ACC formation in the scope of tailored transformation
Amorphous calcium carbonate is an important precursor for biomineralization, but highly metastable with transformation to crystalline polymorphs of CaCO3 between minutes and few days, depending on synthesis and storage conditions. Therefore characterising the amorphous precursor phase and gathering information about parameters governing crystallization is challenging with respect to monitor this highly metastable phase respectively the fast transformation process.
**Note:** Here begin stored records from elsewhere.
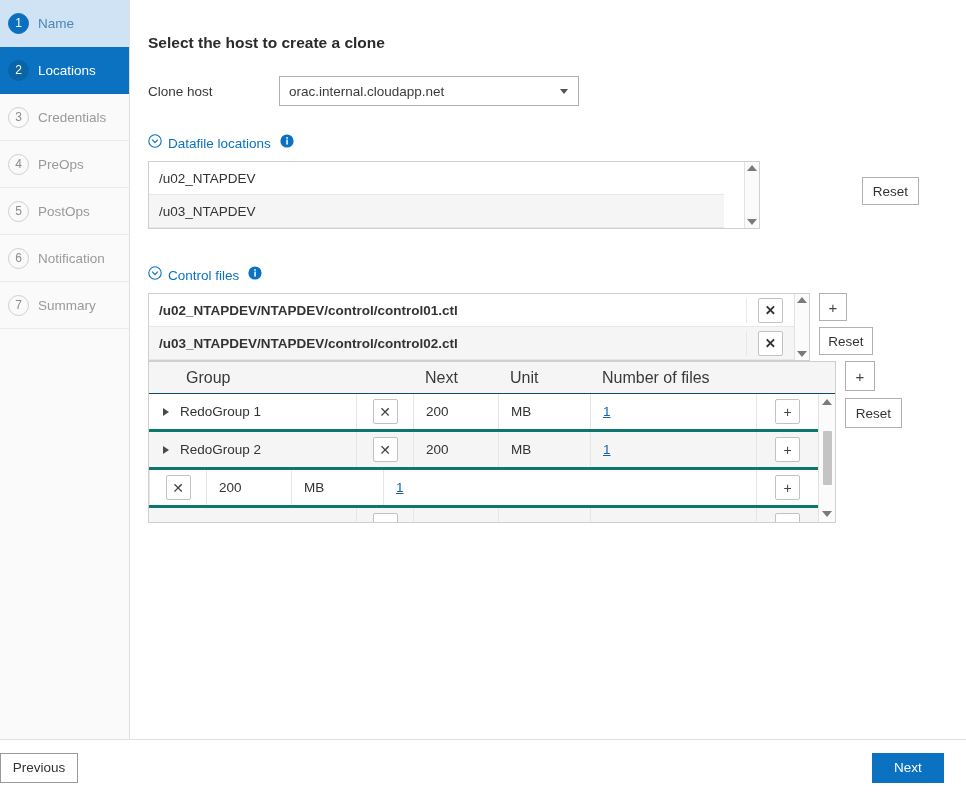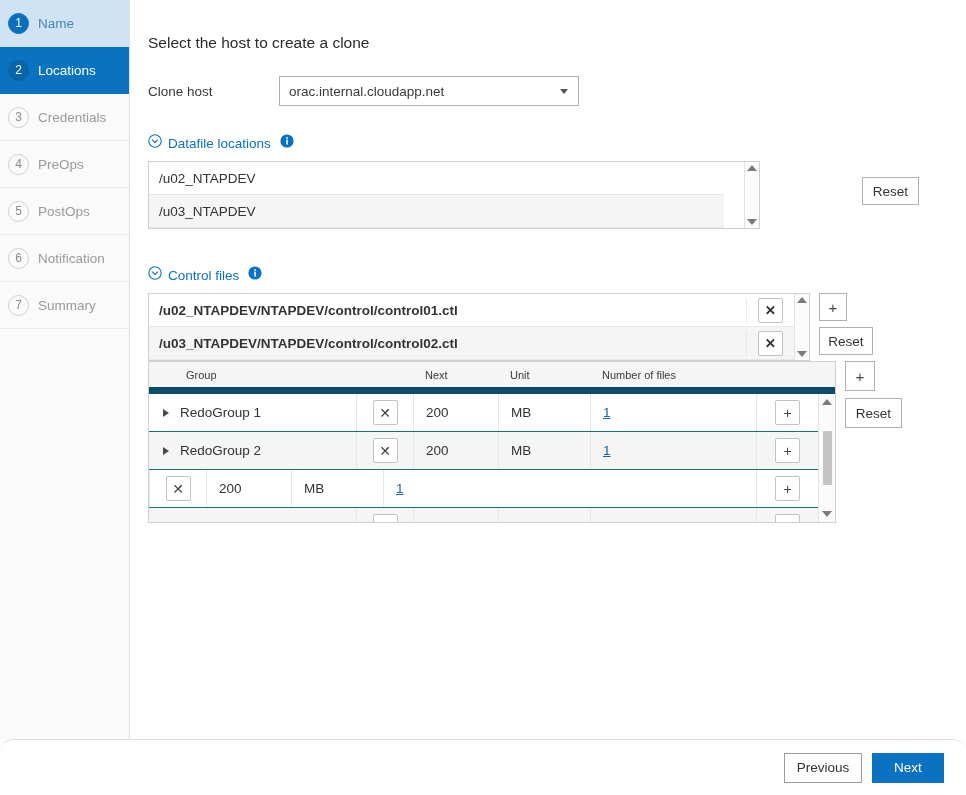--- a/index.html
+++ b/index.html
@@ -83,21 +83,21 @@
 
   
   .main {
     flex: 1; min-width: 0;
     padding: 34px 0 0 18px;
     position: relative;
     overflow: hidden;
   }
   .page-heading {
     font-size: 15.5px; color: #2b2b2b;
-    margin: 0 0 24px 0; font-weight: normal;
+    margin: 0 0 24px 0; font-weight: bold;
   }
 
   
   .host-row { display: flex; align-items: center; margin-bottom: 28px; }
   .host-label { font-size: 13.5px; color: #3a3a3a; width: 131px; }
   .select-box {
     width: 300px; height: 30px;
     border: 1px solid #b0b0b0; background: #fff;
     display: flex; align-items: center;
     padding: 0 9px; font-size: 13.5px; color: #3a3a3a;
@@ -191,28 +191,28 @@
 
   
   .redo-wrap { display: flex; align-items: flex-start; }
   .redo-box {
     width: 688px; height: 162px;
     border: 1px solid #cfcfcf; background: #fff;
     display: flex; flex-direction: column; overflow: hidden;
   }
   .redo-head {
     display: flex; height: 32px; align-items: center;
-    background: #f5f5f5; border-bottom: 7px solid #0c4a6e;
-    font-size: 11px; color: #3a3a3a;
+    background: #f5f5f5; border-bottom: 1px solid #0c4a6e;
+    font-size: 16px; color: #3a3a3a;
   }
   .redo-body { flex: 1; display: flex; overflow: hidden; }
   .redo-rows { flex: 1; }
   .rrow {
     display: flex; height: 38px; align-items: stretch;
-    border-bottom: 1px solid #0f766e;
+    border-bottom: 3px solid #0f766e;
     font-size: 13.5px; color: #333;
   }
   .rrow.alt { background: #f5f5f5; }
   .c-group { width: 207px; display: flex; align-items: center; padding-left: 14px; flex: 0 0 auto; }
   .c-x      { width: 57px; display: flex; align-items: center; justify-content: center;
               border-left: 1px solid #e6e6e6; flex: 0 0 auto; }
   .c-size   { width: 85px; display: flex; align-items: center; padding-left: 12px;
               border-left: 1px solid #e6e6e6; flex: 0 0 auto; }
   .c-unit   { width: 92px; display: flex; align-items: center; padding-left: 12px;
               border-left: 1px solid #e6e6e6; flex: 0 0 auto; }
@@ -250,22 +250,22 @@
   .thumb { width: 9px; height: 54px; background: #c4c4c4; border-radius: 1px; }
   .redo-sidebtns { margin-left: 9px; display: flex; flex-direction: column; gap: 7px; }
   .redo-sidebtns .btn-plus { width: 30px; height: 30px; }
   .redo-sidebtns .btn-reset { width: 57px; height: 30px; }
 
   
   .footer {
     height: 56px; min-height: 56px;
     border-top: 1px solid #e0e0e0;
     background: #fff;
-    display: flex; align-items: center; justify-content: flex-end;
-    padding-right: 22px; gap: 10px; border-radius: 13px;
+    display: flex; align-items: center; justify-content: space-between;
+    padding-right: 22px; gap: 10px;
   }
   .btn-prev {
     width: 78px; height: 30px;
     border: 1px solid #9a9a9a; background: #fff;
     font-size: 13.5px; color: #333;
     display: flex; align-items: center; justify-content: center; cursor: pointer;
   }
   .btn-next {
     width: 72px; height: 30px;
     background: #0a72c0; border: 1px solid #0a72c0; color: #fff;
The aim of this study is to find synthesis routes on how to obtain long-time metastable amorphous calcium carbonate and subsequently be able to decipher crystallization pathways leading to the respected calcium carbonate polymorphs.
Contact: Martin Dietzel
The role of organics on the trace element uptake during CaCO3 precipitation (Calibration of elemental and isotope proxies by inorganic precipitation experiment)
The main task of this study is to develop proper proxy tools for the reconstruction of paleo-environmental conditions during the formation of biogenically induced carbonates. On that account the study focuses on the element partitioning and isotope fractionation processes in inorganic calcium carbonates precipitated under controlled laboratory conditions with and/or without the presence of selected organic substances.
The carbonate formation will be analyzed by using mineralogical and microstructural methods as well as elemental ratios, traditional and non-traditional stable isotopes, clumped isotopes and redox-sensitive elements. (Brachiopods as sensitive tracers of global marine Environment: Insights from alkaline, alkaline Earth metal, and metalloid trace element ratios and isotope systems)
Experimental formation of dolomite via Ca-Mg carbonate intermediates: Controls of temperature, reactant calcium carbonate phase and alkalinity
Modern dolomite, CaMg(CO3)2, formation is slow, scarce and restricted to a limited number of specific marine, evaporitic, lagoonal and lacustrine environments, despite being the most oversaturated mineral phase of the modern ocean. In contrast dolomite is highly abundant throughout ancient carbonate platforms; the paucity of modern sedimentary dolomite formation vs. the abundance of ancient sedimentary dolomites is commonly referred to as “the dolomite problem”. Resolution to the dolomite problem has been sought for decades owing to its importance for understanding carbonate diagenesis and associations of dolomite bodies with economic hydrocarbon and mineral deposits as well as freshwater aquifers.
Resolution to the dolomite problem requires a strong understanding of how ancient dolomites were formed. The vast majority of ancient dolomites have been interpreted to have formed during early to late, burial diagenesis by the replacement of calcium carbonates (e.g. limestone), however there is a lack of knowledge regarding the physiochemical conditions under which they formed. Interpreting the physiochemical conditions under which these ancient dolomites formed requires knowledge of how changes in the formation environment (e.g. temperature, pH, alkalinity, fluid Ca & Mg concentrations, etc) effect the fundamental dolomite properties of stoichiometry and cation ordering as well as the partitioning of elements and fractionation of stable isotopes.
This project therefore aims to determine the controls of parameters such as temperature, alkalinity, pH and reactant carbonate phase on the development of stoichiometry and cation ordering as well as the partitioning of elements and fractionation of stable isotopes in dolomite precipitated under controlled laboratory conditions and to assess their use as proxies for interpreting the formation conditions surrounding dolomite.